= Greater Manchester Pension Fund =

The Greater Manchester Pension Fund is a pension fund for employees of various institutions in Greater Manchester, United Kingdom. It is run by Tameside Metropolitan Borough Council and follows the rules of the Local Government Pension Scheme.

With £23 billion in assets as of 2018, it is the largest local authority pension scheme in the UK and 9th largest pension fund in the UK (including private companies) overall.
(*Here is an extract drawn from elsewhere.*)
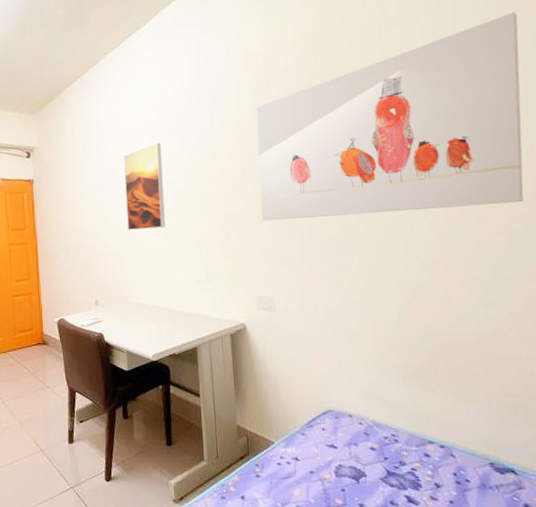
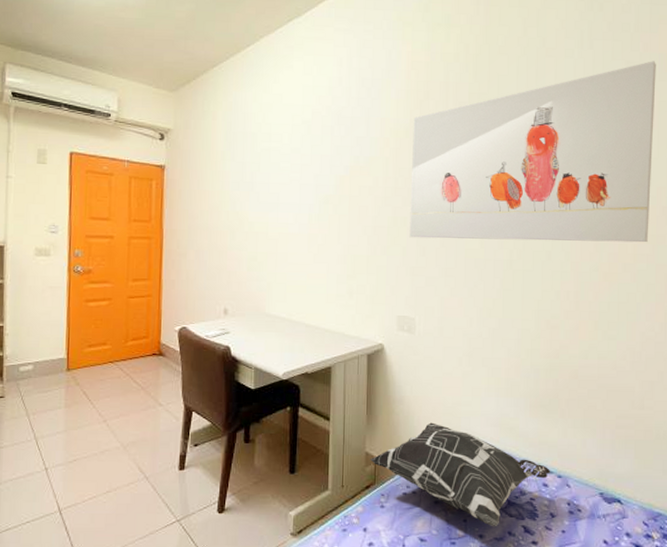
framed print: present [124,142,165,231] -> none [268,142,312,235]
decorative pillow: none [242,396,432,496] -> present [370,422,551,526]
==Employers included in GMPF==
Participating employers include:
- All ten Greater Manchester local authorities
- Contracted out employees of the local authorities
- Most further education colleges and numerous schools and Academies in Greater Manchester
- University of Bolton
- University of Salford
- Manchester Metropolitan University
- Royal Northern College of Music
- Transport for Greater Manchester
- Probation Service
- Greater Manchester Police (police staff).

==Investments==
It includes the Greater Manchester Property Venture Fund, which invests in properties including One St Peter's Square, The Soapworks (formerly the Colgate-Palmolive factory) in Salford Quays and housing managed by Places for People. Most investments are in Stock Market shares and securities. Greater Manchester Pension Fund has one of the highest proportions among UK Pension of funds invested in fossil fuel stocks and is the subject of a divestment campaign.